If you live in New York City you probably aren’t familiar with tech’s latest disruption to transportation infrastructure: dockless bikes. While they’re slowly popping up in localities elsewhere across the country, across the rest of the world they’ve become a significant environmental nuisance. With no designated docking spaces, the bikes, with names like Ofo and Onzo, can be picked up and put down wherever and, people being people, they’re taking the newfound freedom quite literally.

This week, a dockless bike was found in a volcano in New Zealand. Auckland’s highest natural point, Mount Eden has been dormant for some 28,000 years but that doesn’t mean it’s a suitable place to leave a bike. It’s not the first time New Zealand’s capital has found the black and yellow bikes popping up in strange places; up trees, held hostage, and one even ended up in the sea.

The concept of the bikes is similar to schemes like Citibikes. Instead of taking bikes directly from locking bays, the rear wheel is immobilized when they’re not in use, meaning when people are done riding them to work or around the block, they just dismount and discard them.

In Seattle, people have been leaving dockless bikes and electric scooters wherever they’ve last used them. The city’s Department of Transportation even had to paint designated bike parking bays to try and remind people not to leave their bike in the middle of the sidewalk, or in someone else’s doorway. In Texas, the city of Austin has begun fining companies up to $200 per bike if they don’t have a proper permit, and the bike companies operating in the city have said they’re working with the government to try and figure out a way to penalize repeat offenders.

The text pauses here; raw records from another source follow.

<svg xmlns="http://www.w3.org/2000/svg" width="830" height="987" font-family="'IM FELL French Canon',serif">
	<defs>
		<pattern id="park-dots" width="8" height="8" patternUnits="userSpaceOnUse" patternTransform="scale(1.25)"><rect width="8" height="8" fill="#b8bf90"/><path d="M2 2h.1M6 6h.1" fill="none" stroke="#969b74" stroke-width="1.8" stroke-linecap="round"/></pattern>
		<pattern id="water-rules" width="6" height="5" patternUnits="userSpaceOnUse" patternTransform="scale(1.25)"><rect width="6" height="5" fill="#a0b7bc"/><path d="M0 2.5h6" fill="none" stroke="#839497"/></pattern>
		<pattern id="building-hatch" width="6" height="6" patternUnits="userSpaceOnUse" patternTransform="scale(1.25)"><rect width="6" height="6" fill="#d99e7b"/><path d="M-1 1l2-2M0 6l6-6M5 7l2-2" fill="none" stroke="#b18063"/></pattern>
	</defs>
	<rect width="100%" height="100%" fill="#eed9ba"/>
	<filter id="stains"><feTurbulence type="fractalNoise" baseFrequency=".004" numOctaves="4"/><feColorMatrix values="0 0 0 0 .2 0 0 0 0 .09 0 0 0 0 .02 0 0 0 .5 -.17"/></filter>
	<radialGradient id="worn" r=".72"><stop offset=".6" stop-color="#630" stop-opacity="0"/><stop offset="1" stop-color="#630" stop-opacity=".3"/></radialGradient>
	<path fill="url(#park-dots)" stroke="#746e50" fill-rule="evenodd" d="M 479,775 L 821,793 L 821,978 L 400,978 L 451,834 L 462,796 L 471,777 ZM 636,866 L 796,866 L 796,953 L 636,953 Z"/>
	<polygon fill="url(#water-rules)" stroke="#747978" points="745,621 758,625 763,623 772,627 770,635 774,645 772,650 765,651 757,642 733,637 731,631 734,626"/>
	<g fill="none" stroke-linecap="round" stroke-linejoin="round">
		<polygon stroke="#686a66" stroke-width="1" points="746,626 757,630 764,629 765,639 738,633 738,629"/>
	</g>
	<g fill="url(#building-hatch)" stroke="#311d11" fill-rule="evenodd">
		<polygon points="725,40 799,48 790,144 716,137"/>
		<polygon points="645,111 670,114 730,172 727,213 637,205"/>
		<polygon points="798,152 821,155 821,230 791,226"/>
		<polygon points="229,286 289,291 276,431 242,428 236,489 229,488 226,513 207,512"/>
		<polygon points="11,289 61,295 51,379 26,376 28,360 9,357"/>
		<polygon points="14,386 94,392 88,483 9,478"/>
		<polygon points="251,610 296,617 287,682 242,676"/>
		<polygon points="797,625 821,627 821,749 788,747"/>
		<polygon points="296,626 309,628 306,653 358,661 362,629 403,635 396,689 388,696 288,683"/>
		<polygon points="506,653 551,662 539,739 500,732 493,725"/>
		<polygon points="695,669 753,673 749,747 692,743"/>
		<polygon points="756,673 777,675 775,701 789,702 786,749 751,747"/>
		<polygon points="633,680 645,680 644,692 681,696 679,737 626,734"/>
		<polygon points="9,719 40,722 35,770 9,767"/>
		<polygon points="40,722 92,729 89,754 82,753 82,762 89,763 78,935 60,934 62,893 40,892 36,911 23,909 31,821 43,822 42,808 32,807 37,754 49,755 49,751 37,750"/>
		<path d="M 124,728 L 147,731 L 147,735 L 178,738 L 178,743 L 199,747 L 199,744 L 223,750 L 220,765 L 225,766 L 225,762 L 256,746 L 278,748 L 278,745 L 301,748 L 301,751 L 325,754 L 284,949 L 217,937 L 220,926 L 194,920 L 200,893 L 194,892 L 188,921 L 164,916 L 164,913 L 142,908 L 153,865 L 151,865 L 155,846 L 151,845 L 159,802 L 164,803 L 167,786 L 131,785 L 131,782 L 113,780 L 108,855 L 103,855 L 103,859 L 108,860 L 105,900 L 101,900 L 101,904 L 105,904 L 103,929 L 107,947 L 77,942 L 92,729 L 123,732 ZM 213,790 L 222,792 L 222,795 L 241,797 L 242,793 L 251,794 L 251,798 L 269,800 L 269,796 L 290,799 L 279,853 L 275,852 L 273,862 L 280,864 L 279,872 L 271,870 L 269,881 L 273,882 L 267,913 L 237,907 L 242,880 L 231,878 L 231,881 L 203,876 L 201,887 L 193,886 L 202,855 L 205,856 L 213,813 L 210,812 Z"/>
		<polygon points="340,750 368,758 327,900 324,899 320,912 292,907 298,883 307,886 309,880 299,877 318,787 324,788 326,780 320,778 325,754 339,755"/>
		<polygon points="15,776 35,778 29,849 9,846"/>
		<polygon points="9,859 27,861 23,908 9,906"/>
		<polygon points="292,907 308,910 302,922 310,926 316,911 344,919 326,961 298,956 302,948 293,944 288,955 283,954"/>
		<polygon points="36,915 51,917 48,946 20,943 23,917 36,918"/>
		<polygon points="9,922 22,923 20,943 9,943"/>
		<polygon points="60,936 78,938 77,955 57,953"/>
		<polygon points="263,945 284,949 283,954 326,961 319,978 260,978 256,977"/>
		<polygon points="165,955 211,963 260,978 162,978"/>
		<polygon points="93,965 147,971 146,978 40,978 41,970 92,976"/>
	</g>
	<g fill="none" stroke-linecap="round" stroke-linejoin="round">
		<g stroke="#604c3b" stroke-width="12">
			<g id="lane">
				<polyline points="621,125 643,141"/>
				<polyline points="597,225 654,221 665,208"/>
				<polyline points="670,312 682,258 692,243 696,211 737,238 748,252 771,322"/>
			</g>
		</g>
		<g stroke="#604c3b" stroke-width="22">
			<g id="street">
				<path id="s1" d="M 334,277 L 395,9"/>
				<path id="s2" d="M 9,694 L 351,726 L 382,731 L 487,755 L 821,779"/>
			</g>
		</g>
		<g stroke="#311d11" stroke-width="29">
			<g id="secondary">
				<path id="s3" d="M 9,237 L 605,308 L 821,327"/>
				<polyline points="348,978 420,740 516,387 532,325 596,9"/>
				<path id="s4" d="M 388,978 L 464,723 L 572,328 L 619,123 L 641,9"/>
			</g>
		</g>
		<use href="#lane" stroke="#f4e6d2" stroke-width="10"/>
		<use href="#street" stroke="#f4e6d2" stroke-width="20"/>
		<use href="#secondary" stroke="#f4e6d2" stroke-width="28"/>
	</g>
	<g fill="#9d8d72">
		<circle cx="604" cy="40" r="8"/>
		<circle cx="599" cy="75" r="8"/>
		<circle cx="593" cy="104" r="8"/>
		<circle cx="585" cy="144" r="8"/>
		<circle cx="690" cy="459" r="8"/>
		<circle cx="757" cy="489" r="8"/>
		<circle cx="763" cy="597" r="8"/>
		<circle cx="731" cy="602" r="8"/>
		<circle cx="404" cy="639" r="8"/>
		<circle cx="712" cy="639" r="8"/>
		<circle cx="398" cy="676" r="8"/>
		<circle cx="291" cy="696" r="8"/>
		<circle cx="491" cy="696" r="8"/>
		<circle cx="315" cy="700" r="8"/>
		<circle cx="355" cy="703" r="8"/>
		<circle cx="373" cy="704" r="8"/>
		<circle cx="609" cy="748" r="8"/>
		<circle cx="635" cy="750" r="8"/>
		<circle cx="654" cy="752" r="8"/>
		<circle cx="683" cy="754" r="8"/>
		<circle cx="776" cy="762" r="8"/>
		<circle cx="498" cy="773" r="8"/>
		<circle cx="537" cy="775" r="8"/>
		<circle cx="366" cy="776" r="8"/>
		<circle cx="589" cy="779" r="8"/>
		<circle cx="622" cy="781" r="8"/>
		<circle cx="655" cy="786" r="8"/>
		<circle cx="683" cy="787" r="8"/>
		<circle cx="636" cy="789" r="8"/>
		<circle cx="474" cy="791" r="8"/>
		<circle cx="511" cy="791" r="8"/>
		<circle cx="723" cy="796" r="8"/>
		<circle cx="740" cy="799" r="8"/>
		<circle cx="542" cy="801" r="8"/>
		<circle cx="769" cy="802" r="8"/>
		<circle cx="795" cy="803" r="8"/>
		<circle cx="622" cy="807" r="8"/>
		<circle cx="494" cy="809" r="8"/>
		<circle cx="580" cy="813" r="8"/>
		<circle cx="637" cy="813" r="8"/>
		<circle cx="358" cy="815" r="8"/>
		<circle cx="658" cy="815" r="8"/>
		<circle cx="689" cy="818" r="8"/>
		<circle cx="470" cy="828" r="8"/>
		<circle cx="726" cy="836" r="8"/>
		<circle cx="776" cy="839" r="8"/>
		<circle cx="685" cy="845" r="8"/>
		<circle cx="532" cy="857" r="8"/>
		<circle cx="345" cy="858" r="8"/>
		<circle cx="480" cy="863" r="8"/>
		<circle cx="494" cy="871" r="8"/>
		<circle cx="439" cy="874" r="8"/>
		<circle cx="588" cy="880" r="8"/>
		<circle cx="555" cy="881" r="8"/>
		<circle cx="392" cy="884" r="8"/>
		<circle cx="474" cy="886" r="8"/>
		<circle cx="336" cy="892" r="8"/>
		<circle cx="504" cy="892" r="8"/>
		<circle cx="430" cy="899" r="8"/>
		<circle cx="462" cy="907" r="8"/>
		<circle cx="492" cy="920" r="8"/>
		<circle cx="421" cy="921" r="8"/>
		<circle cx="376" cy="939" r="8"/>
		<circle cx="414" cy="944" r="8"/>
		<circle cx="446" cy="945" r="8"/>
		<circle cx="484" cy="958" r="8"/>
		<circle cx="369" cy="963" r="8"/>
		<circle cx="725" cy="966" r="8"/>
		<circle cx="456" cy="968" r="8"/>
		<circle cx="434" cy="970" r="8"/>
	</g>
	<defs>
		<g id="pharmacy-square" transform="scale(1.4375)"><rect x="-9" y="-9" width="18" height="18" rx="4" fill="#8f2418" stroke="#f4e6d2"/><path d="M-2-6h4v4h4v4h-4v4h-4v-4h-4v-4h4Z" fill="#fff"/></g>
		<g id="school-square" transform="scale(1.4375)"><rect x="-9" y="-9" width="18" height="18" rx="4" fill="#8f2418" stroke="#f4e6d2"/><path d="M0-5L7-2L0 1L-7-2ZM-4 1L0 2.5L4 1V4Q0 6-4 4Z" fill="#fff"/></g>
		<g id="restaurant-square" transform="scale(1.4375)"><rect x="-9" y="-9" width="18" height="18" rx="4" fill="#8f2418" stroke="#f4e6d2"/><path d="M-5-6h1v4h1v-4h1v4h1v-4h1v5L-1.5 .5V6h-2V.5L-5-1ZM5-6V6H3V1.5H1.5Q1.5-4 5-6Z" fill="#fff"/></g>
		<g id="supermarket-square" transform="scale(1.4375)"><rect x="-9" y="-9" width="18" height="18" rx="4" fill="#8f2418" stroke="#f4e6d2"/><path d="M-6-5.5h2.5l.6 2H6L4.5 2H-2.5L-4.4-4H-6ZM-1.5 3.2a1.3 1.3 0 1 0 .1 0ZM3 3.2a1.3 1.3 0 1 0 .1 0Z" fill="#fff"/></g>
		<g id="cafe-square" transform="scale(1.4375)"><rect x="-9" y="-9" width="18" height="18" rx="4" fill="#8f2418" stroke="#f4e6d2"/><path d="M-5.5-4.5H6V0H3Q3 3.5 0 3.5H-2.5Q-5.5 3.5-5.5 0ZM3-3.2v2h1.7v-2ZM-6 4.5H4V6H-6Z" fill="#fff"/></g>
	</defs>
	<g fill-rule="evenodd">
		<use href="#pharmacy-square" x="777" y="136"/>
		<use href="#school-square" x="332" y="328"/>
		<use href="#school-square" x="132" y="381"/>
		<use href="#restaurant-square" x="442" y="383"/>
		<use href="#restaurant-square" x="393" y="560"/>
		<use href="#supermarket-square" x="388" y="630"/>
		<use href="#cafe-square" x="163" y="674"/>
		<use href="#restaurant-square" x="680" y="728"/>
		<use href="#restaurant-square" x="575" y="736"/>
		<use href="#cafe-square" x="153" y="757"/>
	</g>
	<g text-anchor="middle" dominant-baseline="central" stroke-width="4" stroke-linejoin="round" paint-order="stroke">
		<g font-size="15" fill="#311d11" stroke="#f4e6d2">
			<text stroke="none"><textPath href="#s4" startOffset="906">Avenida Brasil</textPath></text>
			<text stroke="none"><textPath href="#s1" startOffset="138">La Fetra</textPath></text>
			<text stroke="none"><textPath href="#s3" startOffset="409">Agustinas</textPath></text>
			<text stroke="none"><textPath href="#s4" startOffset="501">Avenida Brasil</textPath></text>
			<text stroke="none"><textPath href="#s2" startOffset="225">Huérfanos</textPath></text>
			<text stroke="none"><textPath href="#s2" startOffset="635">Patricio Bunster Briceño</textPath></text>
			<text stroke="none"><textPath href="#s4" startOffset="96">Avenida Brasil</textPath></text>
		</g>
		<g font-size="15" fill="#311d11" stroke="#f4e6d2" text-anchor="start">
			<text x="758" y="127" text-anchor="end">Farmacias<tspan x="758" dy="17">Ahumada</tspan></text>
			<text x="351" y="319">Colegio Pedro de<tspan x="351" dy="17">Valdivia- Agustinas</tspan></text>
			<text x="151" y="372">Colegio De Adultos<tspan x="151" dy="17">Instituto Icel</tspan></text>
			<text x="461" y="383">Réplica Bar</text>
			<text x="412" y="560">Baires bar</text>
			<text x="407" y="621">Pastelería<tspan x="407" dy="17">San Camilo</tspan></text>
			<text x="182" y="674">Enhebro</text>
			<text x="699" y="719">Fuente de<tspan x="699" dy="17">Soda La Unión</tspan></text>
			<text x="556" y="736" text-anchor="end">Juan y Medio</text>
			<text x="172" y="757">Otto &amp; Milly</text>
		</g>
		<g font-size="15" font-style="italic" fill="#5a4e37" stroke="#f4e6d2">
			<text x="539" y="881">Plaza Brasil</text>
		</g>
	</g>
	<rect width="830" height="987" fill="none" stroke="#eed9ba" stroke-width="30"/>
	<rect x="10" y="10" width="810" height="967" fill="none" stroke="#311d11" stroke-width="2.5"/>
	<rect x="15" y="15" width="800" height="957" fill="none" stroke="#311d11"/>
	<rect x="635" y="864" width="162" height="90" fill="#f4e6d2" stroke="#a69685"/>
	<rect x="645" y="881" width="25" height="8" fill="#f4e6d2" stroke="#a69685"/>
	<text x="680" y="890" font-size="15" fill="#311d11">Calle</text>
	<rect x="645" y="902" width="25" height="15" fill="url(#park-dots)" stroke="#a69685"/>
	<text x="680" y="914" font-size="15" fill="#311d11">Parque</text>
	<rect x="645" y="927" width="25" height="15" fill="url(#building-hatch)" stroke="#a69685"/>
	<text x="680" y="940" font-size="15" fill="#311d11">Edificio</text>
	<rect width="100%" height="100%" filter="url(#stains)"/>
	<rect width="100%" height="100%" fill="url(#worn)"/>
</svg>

As an opinion piece in yesterday’s Washington Post pointed out, at a time when the New York City and Washington D.C. subways are causing misery for commuters, private venture capital firms are seeing the two-wheeled light and have pumped hundreds of millions of dollars into dockless businesses.

Bike sharing has particularly rocketed in China, where mobile payment services are far more sophisticated than in the U.S. or Europe. A simple scan of a cell phone and you can hire a bike for less than 15 cents an hour. No maintenance fees, no hauling it up to your room on the 7th floor; you just pick it up and put it down as and when you please.

The bigger offender is the Chinese-owned Ofo, with over ten million bikes in operation across the world. In Shanghai alone, they’re stacked up along every sidewalk. A quick stroll down the street and you’ll find yourselves repeatedly stepping over piles of them. The problem has become so bad in China they’re now trying to reward people for good behavior, with a credit system, and penalize repeat offenders.

It’s understandable that New York City officials have been slow to implement them in the city. Back in April, 12 different companies were vying for the chance to bring their dockless businesses to compete with the overcrowded and slow subways.